For Bruno Fernandes, a professor of criminal and penal law from the State University of Rio, the fact that Ferreira’s body exhibited multiple bullet wounds implies an execution. “Several bullet wounds would indicate that the police were not acting in self-defense but with the intent to kill,” he said.
Taken together, the killings showed a “repetition of unusual methods of exchanging gunfire” which leads to the appearance of excessive force, said Fernandes.
The Rio Civil Police Department said that it had not been provided with a copy of the autopsy and that the findings reported by O Globo in no way contradict the police’s original statement.
“The autopsy is compatible with what happens in cases of armed conflict in confined environments”, the Civil Police communications department said in an email to VICE World News. “A technical analysis is only possible after all of the evidence has been produced, thereby avoiding hasty conclusions''.
But the Civil Police has decreed a five-year secrecy period for its own documents related to the raid, under the Access to Information Law (LAI), including the identity of the police officers involved in the killings. Critics say that if there was no abuse on the part of the police, there would be no need to be opaque about their methods.
What’s more, experts have said that the move by the police overstepped legal boundaries. LAI prohibits secrecy decrees of documents related to the violation of human rights practiced by state agents.
“We must hold responsible those who gave the order and who carried out the killing!”, Federal Deputy Taliria Petrone said on Twitter.
Local media reports allege that the Civil Police tampered with evidence by removing 25 of the 27 bodies from the crime scene. The autopsy found that three men had scrapes on their bodies as well as gunshot wounds, indicating that they had been dragged. Four of the six men detained in the raid have accused the police of both physical and psychological torture after they were forced to carry the bodies of their companions.
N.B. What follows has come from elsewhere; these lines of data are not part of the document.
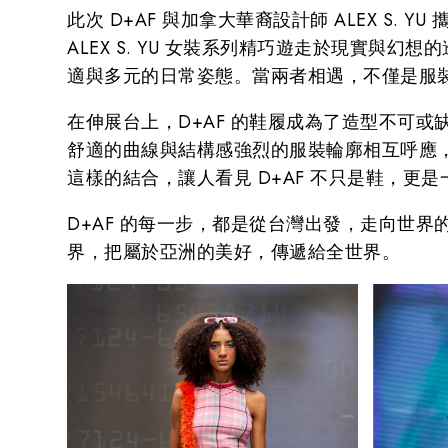
此次 D+AF 與加拿大華裔設計師 ALEX S.
ALEX S. YU 女裝系列精巧遊走於現實與
適與多元的日常姿態。當兩者相遇，不僅是服
在伸展台上，D+AF 的鞋履成為了造型不可或缺的
舒適的曲線與結構感強烈的服裝輪廓相互呼應
這樣的結合，讓人看見 D+AF 不只是鞋，更
D+AF 的每一步，都是從台灣出發，走向世
界，把屬於亞洲的美好，傳遞給全世界。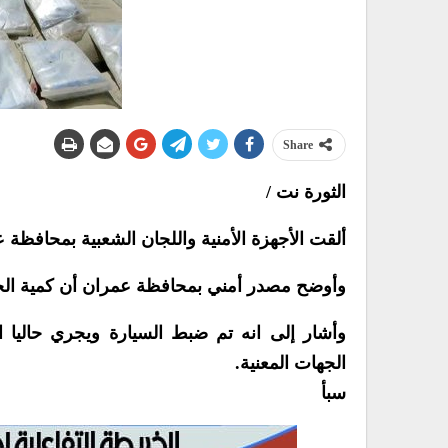
Share
الثورة نت /
ألقت الأجهزة الأمنية واللجان الشعبية بمحافظة عمران اليوم 
وأوضح مصدر أمني بمحافظة عمران أن كمية الح
وأشار إلى انه تم ضبط السيارة ويجري حاليا ال
الجهات المعنية.
سبأ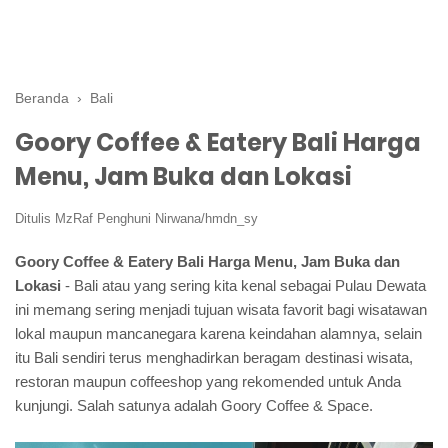
Beranda
›
Bali
Goory Coffee & Eatery Bali Harga
Menu, Jam Buka dan Lokasi
Ditulis
MzRaf Penghuni Nirwana/hmdn_sy
Goory Coffee & Eatery Bali Harga Menu, Jam Buka dan
Lokasi
- Bali atau yang sering kita kenal sebagai Pulau Dewata
ini memang sering menjadi tujuan wisata favorit bagi wisatawan
lokal maupun mancanegara karena keindahan alamnya, selain
itu Bali sendiri terus menghadirkan beragam destinasi wisata,
restoran maupun coffeeshop yang rekomended untuk Anda
kunjungi. Salah satunya adalah Goory Coffee & Space.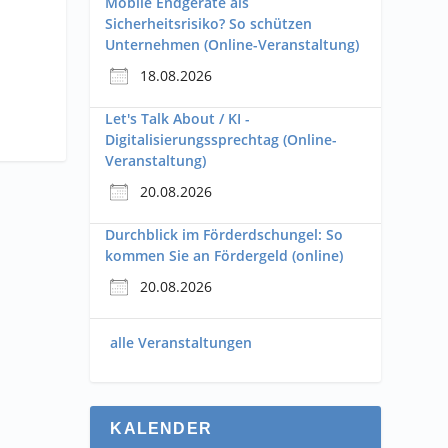
Mobile Endgeräte als
Sicherheitsrisiko? So schützen
Unternehmen (Online-Veranstaltung)
18.08.2026
Let's Talk About / KI -
Digitalisierungssprechtag (Online-
Veranstaltung)
20.08.2026
Durchblick im Förderdschungel: So
kommen Sie an Fördergeld (online)
20.08.2026
alle Veranstaltungen
KALENDER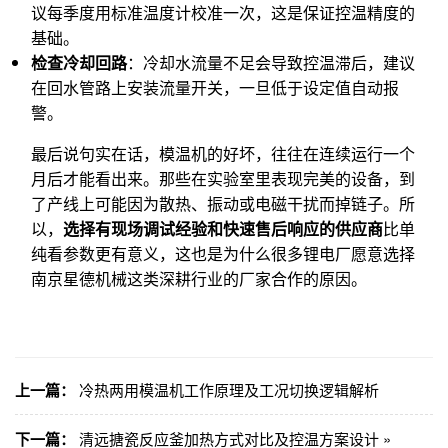
议每季度用标准温度计校准一次，这是保证控温精度的
基础。
检查冷却回路
：冷却水流量不足会导致控温滞后，建议
在回水管路上安装流量开关，一旦低于设定值自动报
警。
最后说句实在话，模温机的好坏，往往在连续运行一个
月后才能看出来。那些在实验室里表现完美的设备，到
了产线上可能因为散热、振动或电磁干扰而掉链子。所
以，
选择有现场调试经验和快速售后响应的供应商
比单
纯看参数更有意义，这也是为什么很多锂电厂愿意选择
南京星德机械这类深耕行业的厂家合作的原因。
上一篇：
冷热两用模温机工作原理及工况切换逻辑解析
下一篇：
清远搪瓷反应釜加热方式对比及控温方案设计 »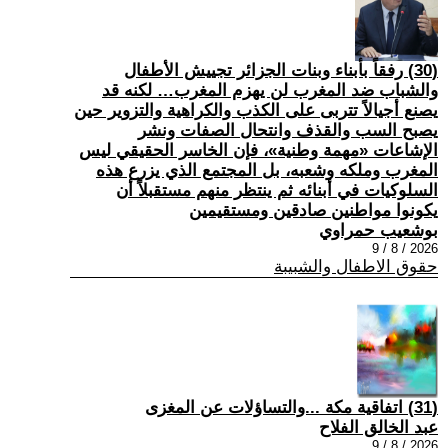
(30) رفقاً بأبناء وبنات الجزائر تجييش الأطفال
والشباب ضد المغرب لن يهزم المغرب… لكنه قد
يصنع أجيالاً تتربى على الكذب والكراهية والتزوير حين
يصبح السب والقذف وانتحال الصفات ونشر
الإشاعات «مهمة وطنية»، فإن الخاسر الحقيقي ليس
المغرب وملكه وشعبه، بل المجتمع الذي يزرع هذه
السلوكيات في أبنائه ثم ينتظر منهم مستقبلاً أن
يكونوا مواطنين صادقين ومستقيمين
بوشعيب حمراوي
2026 / 8 / 9
حقوق الاطفال والشبيبة
(31) اتفاقية مكة ...والتساؤلات عن المغزى
عبد الخالق الفلاح
2026 / 8 / 9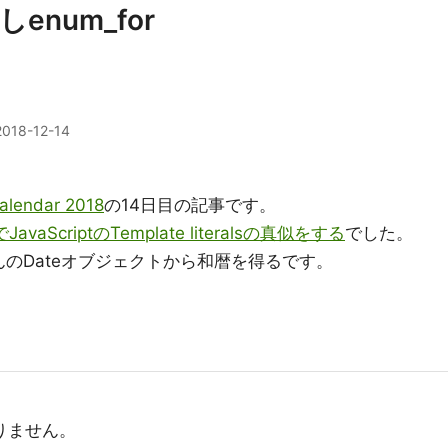
num_for
2018-12-14
alendar 2018
の14日目の記事です。
でJavaScriptのTemplate literalsの真似をする
でした。
のDateオブジェクトから和暦を得るです。
かりません。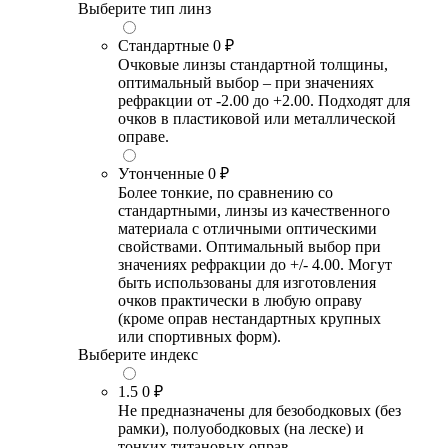
Выберите тип линз
Стандартные
0 ₽
Очковые линзы стандартной толщины,
оптимальный выбор – при значениях
рефракции от -2.00 до +2.00. Подходят для
очков в пластиковой или металлической
оправе.
Утонченные
0 ₽
Более тонкие, по сравнению со
стандартными, линзы из качественного
материала с отличными оптическими
свойствами. Оптимальный выбор при
значениях рефракции до +/- 4.00. Могут
быть использованы для изготовления
очков практически в любую оправу
(кроме оправ нестандартных крупных
или спортивных форм).
Выберите индекс
1.5
0 ₽
Не предназначены для безободковых (без
рамки), полуободковых (на леске) и
тонких титановых оправ.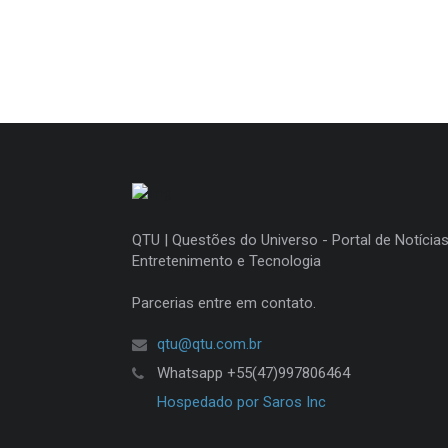
QTU | Questões do Universo - Portal de Notícias
Entretenimento e Tecnologia
Parcerias entre em contato.
qtu@qtu.com.br
Whatsapp +55(47)997806464
Hospedado por Saros Inc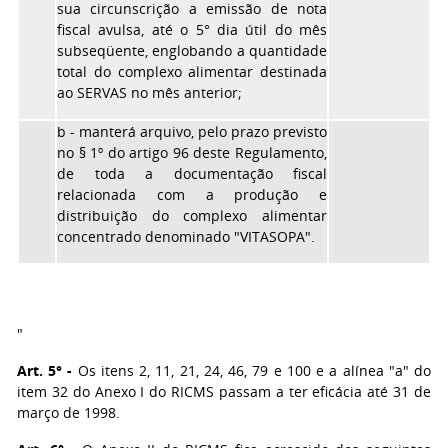
sua circunscrição a emissão de nota
fiscal avulsa, até o 5° dia útil do mês
subseqüente, englobando a quantidade
total do complexo alimentar destinada
ao SERVAS no mês anterior;
b - manterá arquivo, pelo prazo previsto
no § 1º do artigo 96 deste Regulamento,
de toda a documentação fiscal
relacionada com a produção e
distribuição do complexo alimentar
concentrado denominado "VITASOPA".
"
Art. 5° -
Os itens 2, 11, 21, 24, 46, 79 e 100 e a alínea "a" do
item 32 do Anexo I do RICMS passam a ter eficácia até 31 de
março de 1998.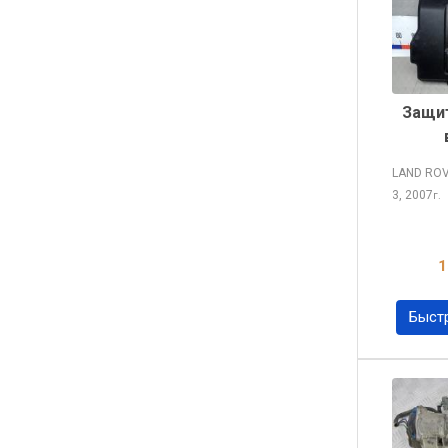
Защит
LAND RO
3, 2007
г.
1
Быст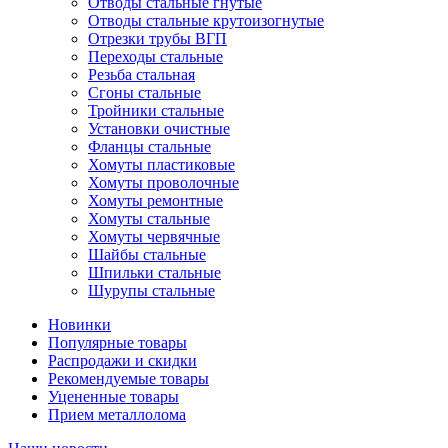
Отводы стальные гнутые
Отводы стальные крутоизогнутые
Отрезки трубы ВГП
Переходы стальные
Резьба стальная
Сгоны стальные
Тройники стальные
Установки очистные
Фланцы стальные
Хомуты пластиковые
Хомуты проволочные
Хомуты ремонтные
Хомуты стальные
Хомуты червячные
Шайбы стальные
Шпильки стальные
Шурупы стальные
Новинки
Популярные товары
Распродажи и скидки
Рекомендуемые товары
Уцененные товары
Прием металлолома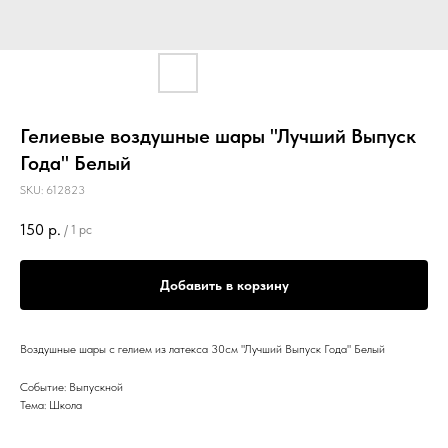
Гелиевые воздушные шары "Лучший Выпуск
Года" Белый
SKU:
612823
150
р.
/
1 pc
Добавить в корзину
Воздушные шары с гелием из латекса 30см "Лучший Выпуск Года" Белый
Событие: Выпускной
Тема: Школа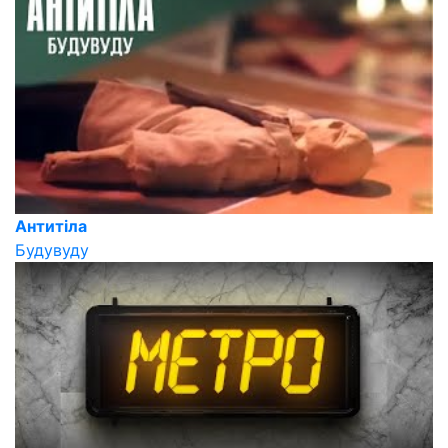
Антитіла
Будувуду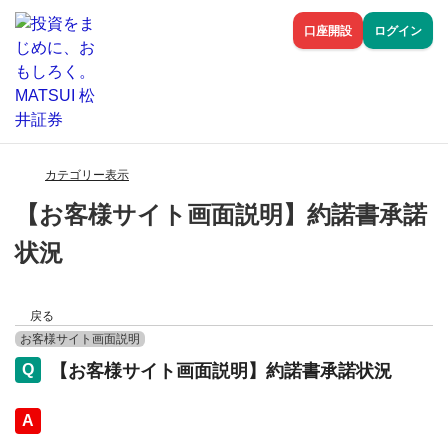
口座開設
ログイン
カテゴリー表示
【お客様サイト画面説明】約諾書承諾
状況
戻る
お客様サイト画面説明
【お客様サイト画面説明】約諾書承諾状況
回答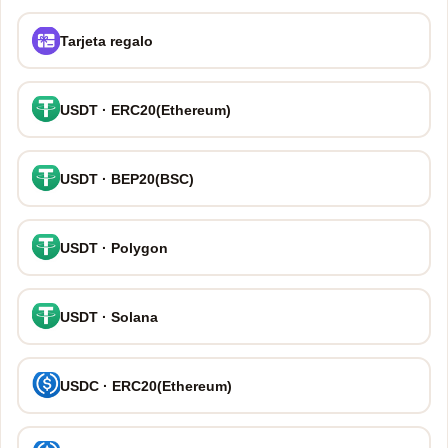
Tarjeta regalo
USDT · ERC20(Ethereum)
USDT · BEP20(BSC)
USDT · Polygon
USDT · Solana
USDC · ERC20(Ethereum)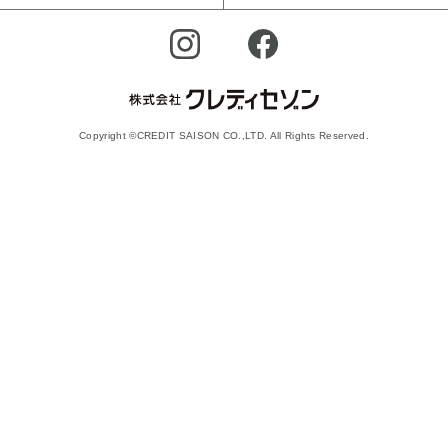
Copyright ©CREDIT SAISON CO.,LTD. All Rights Reserved.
Scared to come forward at first, one of the young men told Carla Vianna, a defense lawyer from the Human Rights Nucleus, when they met at the police station on May 9, that he had been forced to remove several of the bodies scattered on the street. “One of the men said police beat him multiple times and forced him to carry corpses,” she said.
Responding to public pressure to improve police accountability for extrajudicial killings and other human rights violations, Federal Supreme Court Judge Edson Fachin ordered the police on May 12 to enforce the existing law that requires GPS devices on uniforms and in vehicles, as well as the use of body cams and recording equipment during police operations.
The law has rarely been obeyed since it was introduced in Rio in 2009. Rio de Janeiro Governor Claudio Castro - an ally of Brazil’s far-right President Jair Bolsonaro - has opposed using video cameras during police operations.